Task: Answer with a single number stating how many lines of the entries below include the string "view".

[Input data — start]

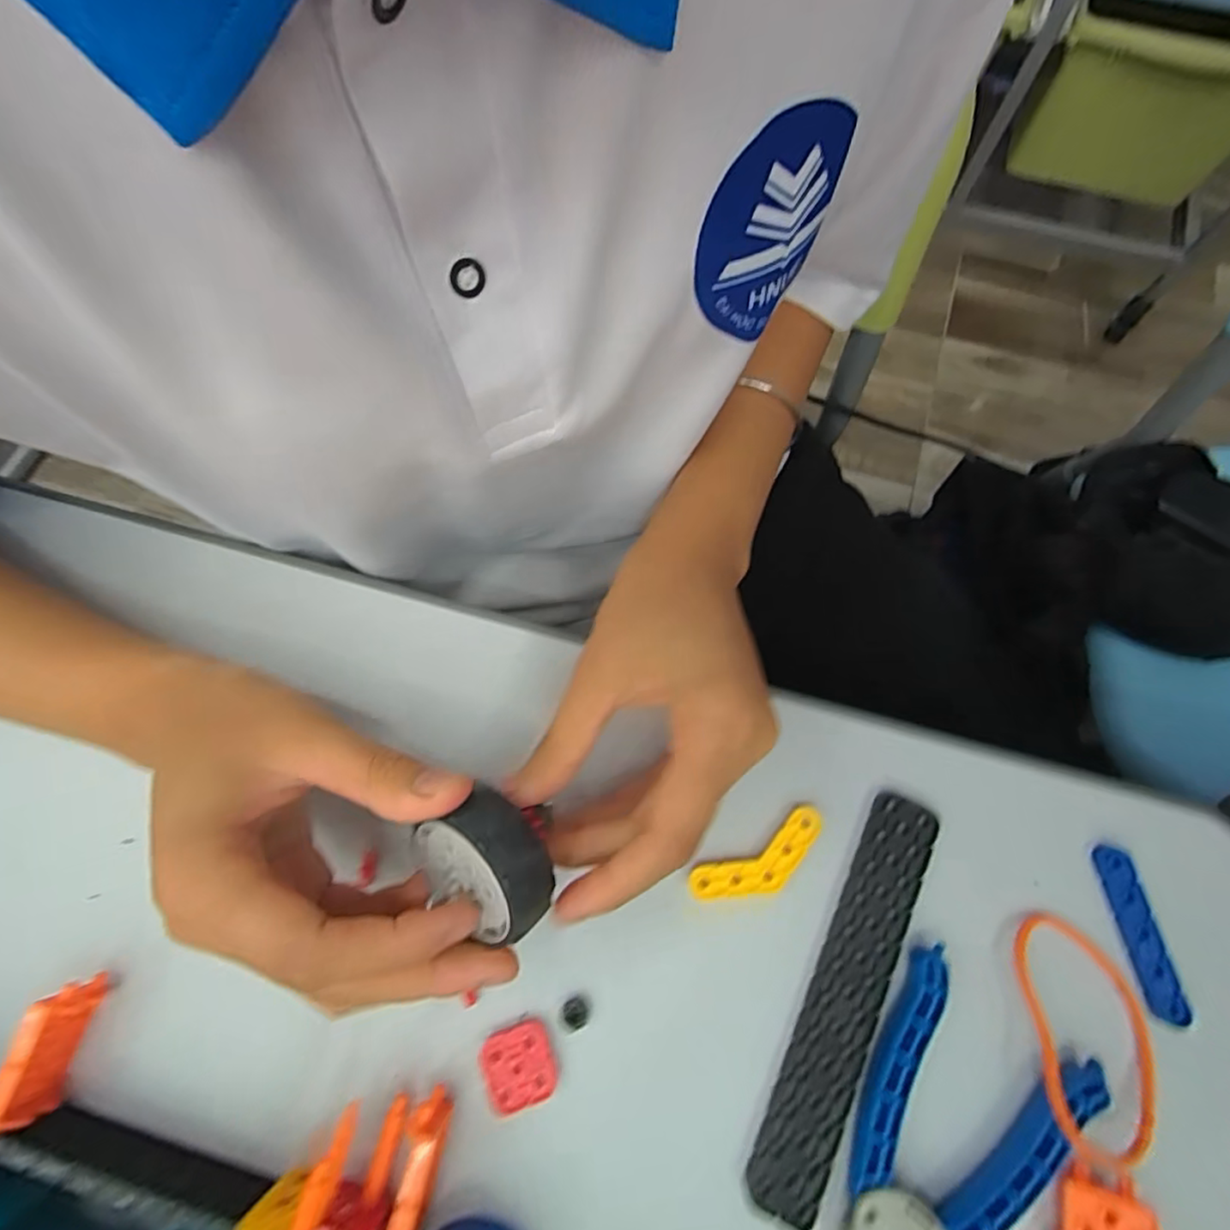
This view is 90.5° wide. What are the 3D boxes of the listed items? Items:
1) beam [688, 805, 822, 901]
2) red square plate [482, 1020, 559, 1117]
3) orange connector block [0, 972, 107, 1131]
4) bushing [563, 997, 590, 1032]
[{"bbox_3d":[0.058,0.098,0.240,0.057,0.006,0.021,-28,74,-7],"label":"beam"},{"bbox_3d":[-0.035,0.166,0.223,0.025,0.004,0.025,-18,73,-4],"label":"red square plate"},{"bbox_3d":[-0.203,0.157,0.219,0.012,0.029,0.044,15,74,6],"label":"orange connector block"},{"bbox_3d":[-0.015,0.150,0.229,0.010,0.004,0.010,-1,73,2],"label":"bushing"}]

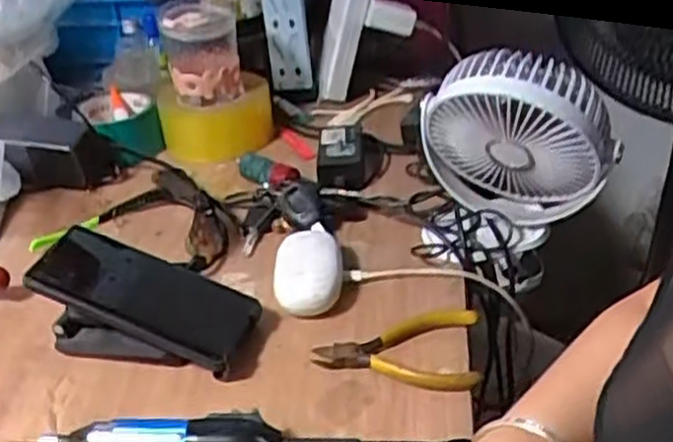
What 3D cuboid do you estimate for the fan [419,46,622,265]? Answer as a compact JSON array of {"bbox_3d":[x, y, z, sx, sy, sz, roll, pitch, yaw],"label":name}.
[{"bbox_3d":[0.154,-0.054,0.668,0.156,0.172,0.087,-1,31,7],"label":"fan"}]

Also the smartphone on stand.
[{"bbox_3d":[-0.145,0.063,0.600,0.159,0.087,0.087,3,32,14],"label":"smartphone on stand"}]

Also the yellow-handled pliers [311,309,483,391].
[{"bbox_3d":[0.048,0.094,0.589,0.121,0.013,0.087,1,32,11],"label":"yellow-handled pliers"}]

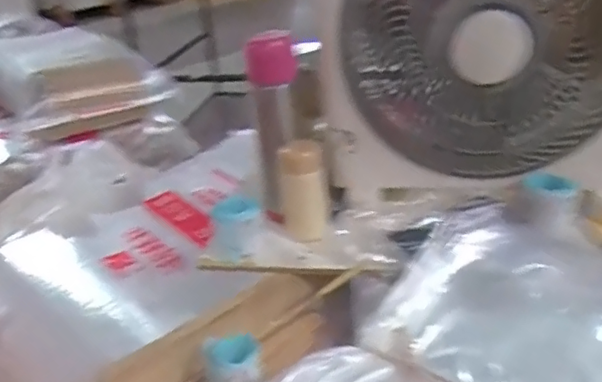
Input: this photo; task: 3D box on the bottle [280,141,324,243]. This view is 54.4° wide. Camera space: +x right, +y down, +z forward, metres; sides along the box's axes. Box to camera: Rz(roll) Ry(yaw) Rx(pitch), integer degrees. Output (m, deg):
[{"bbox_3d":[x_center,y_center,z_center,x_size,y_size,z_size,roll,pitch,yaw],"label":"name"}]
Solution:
[{"bbox_3d":[0.002,0.000,0.727,0.057,0.115,0.049,-4,28,5],"label":"bottle"}]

[Input data — finish]

Completed task: 2